» **EXERCISE BRIEF**:
Update the items from the start through the line containing "These websites may", inclusive, by replacing "Photographer" with "Interviewer" and leaving everything else unchanged.

» **DATA**:

::::

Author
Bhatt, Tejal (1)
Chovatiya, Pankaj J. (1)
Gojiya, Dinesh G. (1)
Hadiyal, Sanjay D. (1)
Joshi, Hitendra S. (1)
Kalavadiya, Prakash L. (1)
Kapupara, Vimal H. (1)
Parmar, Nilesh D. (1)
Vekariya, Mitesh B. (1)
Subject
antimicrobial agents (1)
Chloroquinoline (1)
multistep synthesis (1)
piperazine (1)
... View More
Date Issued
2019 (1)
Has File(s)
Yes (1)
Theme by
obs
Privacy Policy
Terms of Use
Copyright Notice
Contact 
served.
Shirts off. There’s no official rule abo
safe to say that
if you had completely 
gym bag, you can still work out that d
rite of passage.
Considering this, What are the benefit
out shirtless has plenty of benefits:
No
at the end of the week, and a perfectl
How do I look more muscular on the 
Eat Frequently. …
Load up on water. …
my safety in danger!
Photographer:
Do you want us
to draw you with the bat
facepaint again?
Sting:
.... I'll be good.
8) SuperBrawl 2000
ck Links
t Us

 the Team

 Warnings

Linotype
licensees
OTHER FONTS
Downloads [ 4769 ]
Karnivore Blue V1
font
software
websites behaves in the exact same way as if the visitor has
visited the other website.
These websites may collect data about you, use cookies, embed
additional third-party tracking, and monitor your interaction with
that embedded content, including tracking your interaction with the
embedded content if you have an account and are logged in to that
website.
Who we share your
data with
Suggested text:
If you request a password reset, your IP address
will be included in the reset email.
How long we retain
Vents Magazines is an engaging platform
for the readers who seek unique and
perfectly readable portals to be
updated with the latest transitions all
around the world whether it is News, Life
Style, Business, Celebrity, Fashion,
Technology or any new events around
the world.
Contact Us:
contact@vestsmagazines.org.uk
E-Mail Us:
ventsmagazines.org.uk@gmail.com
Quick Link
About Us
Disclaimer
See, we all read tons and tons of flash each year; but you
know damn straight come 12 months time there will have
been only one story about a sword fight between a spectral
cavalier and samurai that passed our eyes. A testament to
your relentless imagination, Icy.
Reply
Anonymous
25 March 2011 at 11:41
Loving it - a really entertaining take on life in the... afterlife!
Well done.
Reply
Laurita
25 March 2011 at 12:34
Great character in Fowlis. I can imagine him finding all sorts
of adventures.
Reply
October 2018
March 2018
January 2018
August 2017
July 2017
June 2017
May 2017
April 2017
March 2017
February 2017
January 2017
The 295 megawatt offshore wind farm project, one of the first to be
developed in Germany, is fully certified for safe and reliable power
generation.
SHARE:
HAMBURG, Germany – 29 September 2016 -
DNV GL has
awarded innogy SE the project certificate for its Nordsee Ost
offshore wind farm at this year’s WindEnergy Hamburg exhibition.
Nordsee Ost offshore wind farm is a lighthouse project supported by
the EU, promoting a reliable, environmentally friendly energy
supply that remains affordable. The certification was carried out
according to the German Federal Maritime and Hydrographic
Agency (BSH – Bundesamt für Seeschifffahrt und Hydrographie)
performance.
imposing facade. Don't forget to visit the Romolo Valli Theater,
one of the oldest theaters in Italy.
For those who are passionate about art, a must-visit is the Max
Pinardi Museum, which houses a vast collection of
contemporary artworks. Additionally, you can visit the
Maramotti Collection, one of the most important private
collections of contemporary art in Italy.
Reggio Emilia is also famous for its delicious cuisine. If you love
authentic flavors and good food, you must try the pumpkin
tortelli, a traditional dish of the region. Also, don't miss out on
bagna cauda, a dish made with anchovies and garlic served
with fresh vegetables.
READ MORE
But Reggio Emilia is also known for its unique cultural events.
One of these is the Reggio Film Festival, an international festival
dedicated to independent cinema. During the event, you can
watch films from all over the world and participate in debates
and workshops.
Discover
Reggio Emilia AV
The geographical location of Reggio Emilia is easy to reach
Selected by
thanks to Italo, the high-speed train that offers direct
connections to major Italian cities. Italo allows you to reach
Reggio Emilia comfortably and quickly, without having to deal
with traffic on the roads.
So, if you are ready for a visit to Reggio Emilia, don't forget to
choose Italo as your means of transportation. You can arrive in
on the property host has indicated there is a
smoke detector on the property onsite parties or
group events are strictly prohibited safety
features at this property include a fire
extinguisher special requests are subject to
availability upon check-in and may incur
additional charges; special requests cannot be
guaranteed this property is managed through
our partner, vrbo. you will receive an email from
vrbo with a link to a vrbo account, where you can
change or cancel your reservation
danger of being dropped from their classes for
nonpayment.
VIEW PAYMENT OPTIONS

::::

» **ANSWER BOX**:
Author
Bhatt, Tejal (1)
Chovatiya, Pankaj J. (1)
Gojiya, Dinesh G. (1)
Hadiyal, Sanjay D. (1)
Joshi, Hitendra S. (1)
Kalavadiya, Prakash L. (1)
Kapupara, Vimal H. (1)
Parmar, Nilesh D. (1)
Vekariya, Mitesh B. (1)
Subject
antimicrobial agents (1)
Chloroquinoline (1)
multistep synthesis (1)
piperazine (1)
... View More
Date Issued
2019 (1)
Has File(s)
Yes (1)
Theme by
obs
Privacy Policy
Terms of Use
Copyright Notice
Contact 
served.
Shirts off. There’s no official rule abo
safe to say that
if you had completely 
gym bag, you can still work out that d
rite of passage.
Considering this, What are the benefit
out shirtless has plenty of benefits:
No
at the end of the week, and a perfectl
How do I look more muscular on the 
Eat Frequently. …
Load up on water. …
my safety in danger!
Interviewer:
Do you want us
to draw you with the bat
facepaint again?
Sting:
.... I'll be good.
8) SuperBrawl 2000
ck Links
t Us

 the Team

 Warnings

Linotype
licensees
OTHER FONTS
Downloads [ 4769 ]
Karnivore Blue V1
font
software
websites behaves in the exact same way as if the visitor has
visited the other website.
These websites may collect data about you, use cookies, embed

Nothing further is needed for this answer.